Io experiences tidal deformation due to its eccentric orbit around Jupiter, which provides a primary energy source for Io’s ongoing volcanic activity and infrared emission¹. The amount of tidal energy dissipated within Io is enormous and has been hypothesized to support the large-scale melting of Io’s interior and the formation of a global subsurface magma ocean. If Io has a shallow global magma ocean, its tidal deformation would be much larger than in the case of a more rigid, mostly solid interior². Here we report the measurement of Io’s tidal deformation, quantified by the gravitational tidal Love number k₂, enabled by two recent flybys of the Juno spacecraft.
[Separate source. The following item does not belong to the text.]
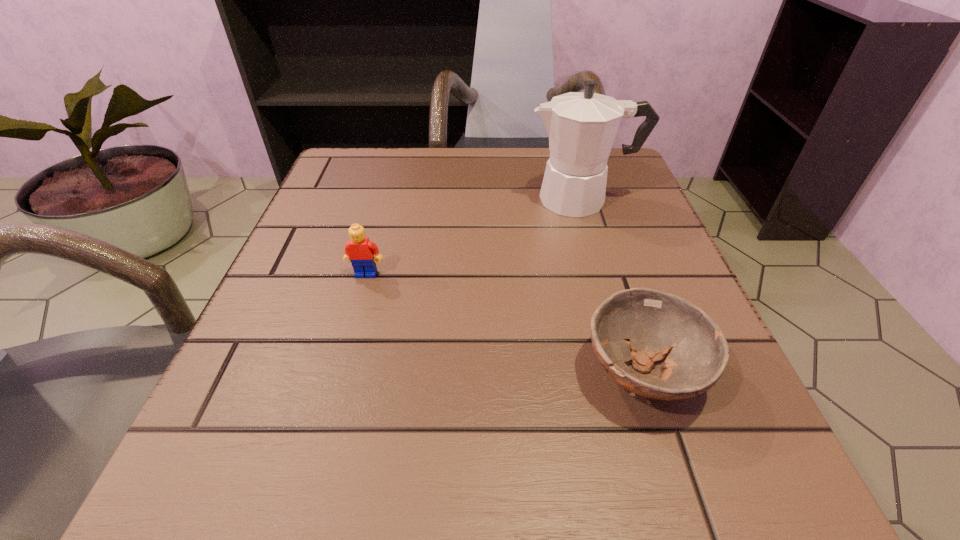
Find the location of a particular element. vacant space located on the back of the shortest object is located at coordinates (606, 255).

Where is `object that is positioned at the far edge`? object that is positioned at the far edge is located at coordinates 581,126.

I want to click on object that is at the left edge, so click(x=360, y=251).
By combining Juno^3,4 and Galileo^5-7 Doppler data from the Deep Space Network and astrometric observations, we recover Re(k₂) of 0.125±0.047 (1σ) and the tidal dissipation parameter Q of 11.4±3.6 (1σ). These measurements confirm that a shallow global magma ocean in Io does not exist and are consistent with Io having a mostly solid mantle². Our results indicate that tidal forces do not universally create global magma oceans, which may be prevented from forming due to rapid melt ascent, intrusion, and eruption^8,9, so even strong tidal heating – like that expected on several known exoplanets and super-Earths¹⁰ – may not guarantee the formation of magma oceans on moons or planetary bodies.
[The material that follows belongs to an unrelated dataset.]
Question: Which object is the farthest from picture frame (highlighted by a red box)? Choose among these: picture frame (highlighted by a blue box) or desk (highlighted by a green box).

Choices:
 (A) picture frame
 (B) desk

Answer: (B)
木卫一由于其围绕木星的偏心轨道而发生潮汐变形，这为木卫一持续的火山活动和红外发射提供了主要能源¹。木卫一内部耗散的潮汐能是巨大的，据推测，它支持木卫一内部的大规模熔化和全球地下岩浆海洋的形成。如果木卫一有一个较浅的全球岩浆海洋，它的潮汐变形将比更坚硬、大部分是固体的内部的情况大得多²。在这里，我们报告了木卫一潮汐变形的测量，由引力潮汐数字 Love 数 _{k 2} 量化，这是由朱诺号宇宙飞船最近两次飞越实现的。通过结合来自深空网络和天体测量观测的朱诺^3,4 和伽利略^5-7 多普勒数据，我们恢复了 0.125±0.047 （1σ） 的 Re（k₂） 和 11.4±3.6 （1σ） 的潮汐耗散参数 Q。这些测量证实了木卫一中不存在全球浅层岩浆海洋，并且与木卫一具有大部分固体地幔一致²。我们的结果表明，潮汐力并不普遍地形成全球岩浆海洋，由于快速熔化上升、侵入和喷发，可能会阻止岩浆海洋^{的形成 8,9}，因此，即使是强烈的潮汐加热——就像在几颗已知的系外行星和超级地球上所预期的那样¹⁰ ——也不能保证在卫星或行星体上形成岩浆海洋。